START AVAILABLE DATA
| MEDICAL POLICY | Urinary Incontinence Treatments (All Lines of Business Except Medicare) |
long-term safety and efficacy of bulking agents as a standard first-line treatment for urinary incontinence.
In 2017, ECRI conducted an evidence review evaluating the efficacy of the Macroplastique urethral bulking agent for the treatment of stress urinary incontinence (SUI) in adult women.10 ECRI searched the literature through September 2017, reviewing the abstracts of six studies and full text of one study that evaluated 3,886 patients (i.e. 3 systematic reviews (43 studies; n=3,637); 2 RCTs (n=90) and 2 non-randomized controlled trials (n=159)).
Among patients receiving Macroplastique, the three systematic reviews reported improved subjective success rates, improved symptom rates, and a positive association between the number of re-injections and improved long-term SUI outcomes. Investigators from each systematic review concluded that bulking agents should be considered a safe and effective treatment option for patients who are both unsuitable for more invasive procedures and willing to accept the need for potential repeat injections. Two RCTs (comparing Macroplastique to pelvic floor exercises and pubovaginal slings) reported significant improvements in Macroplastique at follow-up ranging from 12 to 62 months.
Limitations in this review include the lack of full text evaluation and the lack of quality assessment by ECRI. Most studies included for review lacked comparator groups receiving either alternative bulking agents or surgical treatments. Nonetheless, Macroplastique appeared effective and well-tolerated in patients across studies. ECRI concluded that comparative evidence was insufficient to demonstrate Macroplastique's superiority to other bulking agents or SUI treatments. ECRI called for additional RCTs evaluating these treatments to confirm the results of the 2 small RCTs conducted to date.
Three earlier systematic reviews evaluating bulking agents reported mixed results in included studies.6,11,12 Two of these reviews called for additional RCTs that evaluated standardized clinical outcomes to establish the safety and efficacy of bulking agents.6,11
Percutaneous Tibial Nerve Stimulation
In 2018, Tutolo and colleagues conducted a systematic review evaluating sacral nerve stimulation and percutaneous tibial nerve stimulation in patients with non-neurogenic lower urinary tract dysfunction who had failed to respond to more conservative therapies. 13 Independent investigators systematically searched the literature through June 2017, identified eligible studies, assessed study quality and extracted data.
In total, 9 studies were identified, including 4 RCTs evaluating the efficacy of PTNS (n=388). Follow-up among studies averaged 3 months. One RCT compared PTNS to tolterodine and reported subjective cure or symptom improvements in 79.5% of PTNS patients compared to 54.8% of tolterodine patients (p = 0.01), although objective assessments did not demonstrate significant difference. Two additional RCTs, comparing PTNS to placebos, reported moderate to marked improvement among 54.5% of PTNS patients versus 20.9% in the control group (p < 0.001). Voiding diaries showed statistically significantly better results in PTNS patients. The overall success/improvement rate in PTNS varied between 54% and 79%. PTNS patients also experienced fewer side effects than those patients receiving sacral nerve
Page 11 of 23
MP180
END AVAILABLE DATA
**WHAT YOU SHOULD DO**
Give the material above again in its entirety, exactly as it appears.

**ANSWER BOX**
| MEDICAL POLICY | Urinary Incontinence Treatments (All Lines of Business Except Medicare) |
long-term safety and efficacy of bulking agents as a standard first-line treatment for urinary incontinence.
In 2017, ECRI conducted an evidence review evaluating the efficacy of the Macroplastique urethral bulking agent for the treatment of stress urinary incontinence (SUI) in adult women.10 ECRI searched the literature through September 2017, reviewing the abstracts of six studies and full text of one study that evaluated 3,886 patients (i.e. 3 systematic reviews (43 studies; n=3,637); 2 RCTs (n=90) and 2 non-randomized controlled trials (n=159)).
Among patients receiving Macroplastique, the three systematic reviews reported improved subjective success rates, improved symptom rates, and a positive association between the number of re-injections and improved long-term SUI outcomes. Investigators from each systematic review concluded that bulking agents should be considered a safe and effective treatment option for patients who are both unsuitable for more invasive procedures and willing to accept the need for potential repeat injections. Two RCTs (comparing Macroplastique to pelvic floor exercises and pubovaginal slings) reported significant improvements in Macroplastique at follow-up ranging from 12 to 62 months.
Limitations in this review include the lack of full text evaluation and the lack of quality assessment by ECRI. Most studies included for review lacked comparator groups receiving either alternative bulking agents or surgical treatments. Nonetheless, Macroplastique appeared effective and well-tolerated in patients across studies. ECRI concluded that comparative evidence was insufficient to demonstrate Macroplastique's superiority to other bulking agents or SUI treatments. ECRI called for additional RCTs evaluating these treatments to confirm the results of the 2 small RCTs conducted to date.
Three earlier systematic reviews evaluating bulking agents reported mixed results in included studies.6,11,12 Two of these reviews called for additional RCTs that evaluated standardized clinical outcomes to establish the safety and efficacy of bulking agents.6,11
Percutaneous Tibial Nerve Stimulation
In 2018, Tutolo and colleagues conducted a systematic review evaluating sacral nerve stimulation and percutaneous tibial nerve stimulation in patients with non-neurogenic lower urinary tract dysfunction who had failed to respond to more conservative therapies. 13 Independent investigators systematically searched the literature through June 2017, identified eligible studies, assessed study quality and extracted data.
In total, 9 studies were identified, including 4 RCTs evaluating the efficacy of PTNS (n=388). Follow-up among studies averaged 3 months. One RCT compared PTNS to tolterodine and reported subjective cure or symptom improvements in 79.5% of PTNS patients compared to 54.8% of tolterodine patients (p = 0.01), although objective assessments did not demonstrate significant difference. Two additional RCTs, comparing PTNS to placebos, reported moderate to marked improvement among 54.5% of PTNS patients versus 20.9% in the control group (p < 0.001). Voiding diaries showed statistically significantly better results in PTNS patients. The overall success/improvement rate in PTNS varied between 54% and 79%. PTNS patients also experienced fewer side effects than those patients receiving sacral nerve
Page 11 of 23
MP180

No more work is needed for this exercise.